|
Menu Close Menu

Kontroversi Wacana Sistem Proporsional Tertutup di Pemilu 2024, Pengamat Kritik Pernyataan Ketua KPU RI

Jumat, 30 Desember 2022 | 13.23 WIB

Baihaki Sirajt, Direktur Eksekutif ARCI. (Dok/Istimewa).

Lensajatim.id, Surabaya- Pernyataan Ketua Komisi Pemilihan Umum (KPU) RI Hasyim Asy'ari bahwa ada kemungkinan Pemilu 2024 kembali menerapkan Sistem Proporsional Tertutup menjadi polemik yang melahirkan kontroversi di Masyarakat. 


Terbaru, Pengamat politik dari Lembaga Survei Accurate Recearch and Consulting Indonesia (ARCI) ikut angkat bicara soal polemik tersebut. 


" Sebagai penyelenggara pemilu, harusnya Pak Hasyim, Ketua KPU RI tidak etis menyampaikan pernyataan yang itu belum pasti dan masih berproses di MK," kata Baihaki Sirajt, Direktur Eksekutif ARCI saat dikonfirmasi media. Jumat, (30/12/2022).


Sebab, kata Baihaki, itu berpotensi menimbulkan kegaduhan. Sebaiknya, KPU fokus pada tahapan pelaksanaan pemilu yang saat ini sedang berjalan. 


Ketika disinggung,soal kemungkinan pemberlakuan sistem proporsional tertutup, Baihaki menjawab dengan diplomatis bahwa lebih baik menunggu keputusan Mahkamah Konstitusi (MK).


Hanya saja, Baihaki menuturkan bahwa kembali ke sistem proporsional tertutup dalam Pemilu 2024 mendatang itu bentuk kemunduran dari proses demokrasi yang sudah berjalan. 


" Bagi  kami kalau itu terjadi ya kemunduran. Harusnya tetap pada proporsional terbuka, apabila dalam prosesnya ini ada beberapa kelemahan, tinggal sistemnya dibenahi agar apa yang menjadi kekurangan bisa diperbaiki dan hasilnya lebih berkualitas lagi," paparnya. 


Kemudian, berikutnya kata Baihaki, sistem proporsional tertutup hanya berpotensi menguntungkan pada partai-partai besar.
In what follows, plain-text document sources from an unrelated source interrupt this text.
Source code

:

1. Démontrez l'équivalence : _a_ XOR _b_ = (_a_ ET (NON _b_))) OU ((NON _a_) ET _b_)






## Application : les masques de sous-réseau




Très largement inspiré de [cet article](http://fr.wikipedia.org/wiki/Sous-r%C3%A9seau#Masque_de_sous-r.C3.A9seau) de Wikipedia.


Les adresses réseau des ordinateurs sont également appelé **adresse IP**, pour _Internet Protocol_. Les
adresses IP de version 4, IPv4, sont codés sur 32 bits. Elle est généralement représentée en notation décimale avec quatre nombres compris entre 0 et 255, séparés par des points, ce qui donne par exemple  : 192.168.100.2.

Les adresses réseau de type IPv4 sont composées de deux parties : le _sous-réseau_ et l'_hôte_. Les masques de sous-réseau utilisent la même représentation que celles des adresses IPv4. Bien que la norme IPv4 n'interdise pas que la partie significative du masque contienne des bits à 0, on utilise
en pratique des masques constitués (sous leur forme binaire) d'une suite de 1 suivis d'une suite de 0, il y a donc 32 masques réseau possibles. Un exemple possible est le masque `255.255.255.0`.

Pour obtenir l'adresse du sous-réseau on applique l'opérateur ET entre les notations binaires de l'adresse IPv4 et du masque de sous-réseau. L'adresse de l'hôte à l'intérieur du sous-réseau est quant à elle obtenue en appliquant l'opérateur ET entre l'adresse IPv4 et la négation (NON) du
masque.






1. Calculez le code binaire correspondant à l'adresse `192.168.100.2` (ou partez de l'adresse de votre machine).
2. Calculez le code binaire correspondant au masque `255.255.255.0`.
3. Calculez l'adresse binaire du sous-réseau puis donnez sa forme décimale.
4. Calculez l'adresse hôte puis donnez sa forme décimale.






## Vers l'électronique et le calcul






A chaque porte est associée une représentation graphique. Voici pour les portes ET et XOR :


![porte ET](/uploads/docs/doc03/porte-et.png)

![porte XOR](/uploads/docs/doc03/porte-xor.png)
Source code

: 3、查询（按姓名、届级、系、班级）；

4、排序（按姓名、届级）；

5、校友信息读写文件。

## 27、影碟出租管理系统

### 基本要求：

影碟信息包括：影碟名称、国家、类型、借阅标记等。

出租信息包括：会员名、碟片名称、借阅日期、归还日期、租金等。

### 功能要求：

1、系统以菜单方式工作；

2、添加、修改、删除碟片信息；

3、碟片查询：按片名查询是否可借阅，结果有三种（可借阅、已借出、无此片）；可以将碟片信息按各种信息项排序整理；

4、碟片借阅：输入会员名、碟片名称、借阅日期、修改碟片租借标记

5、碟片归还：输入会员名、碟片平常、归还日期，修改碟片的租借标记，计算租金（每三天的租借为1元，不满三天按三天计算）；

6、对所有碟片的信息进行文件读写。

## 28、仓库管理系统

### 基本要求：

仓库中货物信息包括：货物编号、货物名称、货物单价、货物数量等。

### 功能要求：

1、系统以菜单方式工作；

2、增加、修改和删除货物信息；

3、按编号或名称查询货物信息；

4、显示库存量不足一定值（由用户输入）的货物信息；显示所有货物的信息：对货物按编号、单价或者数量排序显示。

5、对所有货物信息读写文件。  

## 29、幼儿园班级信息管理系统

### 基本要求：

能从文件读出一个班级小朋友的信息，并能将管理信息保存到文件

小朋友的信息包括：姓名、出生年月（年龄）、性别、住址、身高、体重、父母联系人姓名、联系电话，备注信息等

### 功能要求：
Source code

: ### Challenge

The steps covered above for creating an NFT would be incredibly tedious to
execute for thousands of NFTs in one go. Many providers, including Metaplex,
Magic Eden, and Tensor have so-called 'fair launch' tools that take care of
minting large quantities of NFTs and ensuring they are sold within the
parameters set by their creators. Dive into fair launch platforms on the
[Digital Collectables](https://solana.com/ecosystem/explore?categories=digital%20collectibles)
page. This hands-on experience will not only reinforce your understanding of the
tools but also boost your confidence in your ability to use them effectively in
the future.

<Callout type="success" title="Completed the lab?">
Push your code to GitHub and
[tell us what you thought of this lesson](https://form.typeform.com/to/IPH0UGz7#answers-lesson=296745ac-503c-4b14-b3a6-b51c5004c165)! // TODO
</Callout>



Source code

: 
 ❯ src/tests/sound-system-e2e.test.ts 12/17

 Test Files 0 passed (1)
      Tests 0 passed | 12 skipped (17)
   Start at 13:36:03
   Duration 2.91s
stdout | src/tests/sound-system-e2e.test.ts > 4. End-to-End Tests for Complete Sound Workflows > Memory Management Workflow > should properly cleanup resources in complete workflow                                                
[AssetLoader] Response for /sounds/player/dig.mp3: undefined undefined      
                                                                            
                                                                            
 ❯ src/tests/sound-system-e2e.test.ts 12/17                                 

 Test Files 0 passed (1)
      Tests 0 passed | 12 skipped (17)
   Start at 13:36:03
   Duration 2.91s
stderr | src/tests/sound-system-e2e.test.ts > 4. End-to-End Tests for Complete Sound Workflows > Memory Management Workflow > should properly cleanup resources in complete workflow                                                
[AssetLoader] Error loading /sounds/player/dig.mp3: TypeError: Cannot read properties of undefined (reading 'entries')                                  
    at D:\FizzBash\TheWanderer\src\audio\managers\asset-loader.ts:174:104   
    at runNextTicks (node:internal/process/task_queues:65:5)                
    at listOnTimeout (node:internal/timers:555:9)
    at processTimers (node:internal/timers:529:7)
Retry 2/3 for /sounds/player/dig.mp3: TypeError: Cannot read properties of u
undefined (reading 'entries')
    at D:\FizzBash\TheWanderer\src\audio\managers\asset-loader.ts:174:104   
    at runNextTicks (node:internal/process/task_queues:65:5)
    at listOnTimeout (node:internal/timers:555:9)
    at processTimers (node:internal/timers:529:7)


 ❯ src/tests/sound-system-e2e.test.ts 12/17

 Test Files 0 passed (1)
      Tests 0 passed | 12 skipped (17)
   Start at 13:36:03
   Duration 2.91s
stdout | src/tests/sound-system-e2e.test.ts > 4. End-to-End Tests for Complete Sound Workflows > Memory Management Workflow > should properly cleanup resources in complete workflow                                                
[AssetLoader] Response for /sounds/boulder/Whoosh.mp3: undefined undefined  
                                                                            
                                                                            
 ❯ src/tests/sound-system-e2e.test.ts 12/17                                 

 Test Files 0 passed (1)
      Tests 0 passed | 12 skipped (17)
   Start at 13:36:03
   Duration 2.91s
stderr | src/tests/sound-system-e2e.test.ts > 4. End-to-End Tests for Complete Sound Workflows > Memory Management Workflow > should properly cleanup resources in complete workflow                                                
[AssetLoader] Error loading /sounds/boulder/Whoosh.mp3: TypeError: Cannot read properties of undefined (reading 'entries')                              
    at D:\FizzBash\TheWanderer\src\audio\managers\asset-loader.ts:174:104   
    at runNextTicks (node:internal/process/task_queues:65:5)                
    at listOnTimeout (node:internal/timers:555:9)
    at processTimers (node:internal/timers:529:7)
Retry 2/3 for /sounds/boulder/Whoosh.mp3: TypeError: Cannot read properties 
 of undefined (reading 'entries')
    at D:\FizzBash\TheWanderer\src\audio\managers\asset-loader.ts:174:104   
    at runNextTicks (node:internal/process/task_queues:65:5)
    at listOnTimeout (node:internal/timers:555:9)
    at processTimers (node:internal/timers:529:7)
Sehingga, bila diterapkan sangat mungkin banyak partai kecil dan menengah tidak lolos ambang batas parlemen (parlementiary treshold). 


" Pengalaman Pemilu 2019 yang nyoblos Partai itu kecil, jadi banyak yang nyoblos caleg. Dan kalau tertutup maka ini tidak ada caleg-caleg yang yang gerak untuk cari dukungan. Potensi golputnya semaikan tinggi," tandasnya. 


Saat disinggung soal politik uang, Baihaki tidak yakin dengan sistem proporsional tertutup akan menghilangkan politik uang.  Artinya, potensi politik uang tetap sama-sama besar. 


" Kalau terbuka politik uang itu ke masyarakat langsung atau ke pemilih. Kalau tertutup politik uang bisa berpindah ke elit partai sebagai penentu yang bisa duduk di DPR, dan bisa-bisa lebih besar juga malah nominalnya," ungkapnya. 


Makanya, itu tidak bisa menjadi patokan. Untuk itu dirinya justru mendorong perbaikan pelaksanaan sistem yang sudah berjalan.  Harus ada formula yang dibuat untuk menekan perilaku politik uang dalam sistem proporsional terbuka. Selain itu, pihaknya mendorong untuk memperketat fungsi pengawasan, baik Bawaslu atau pengawasan dari masyarakat itu sendiri. (Had/Red).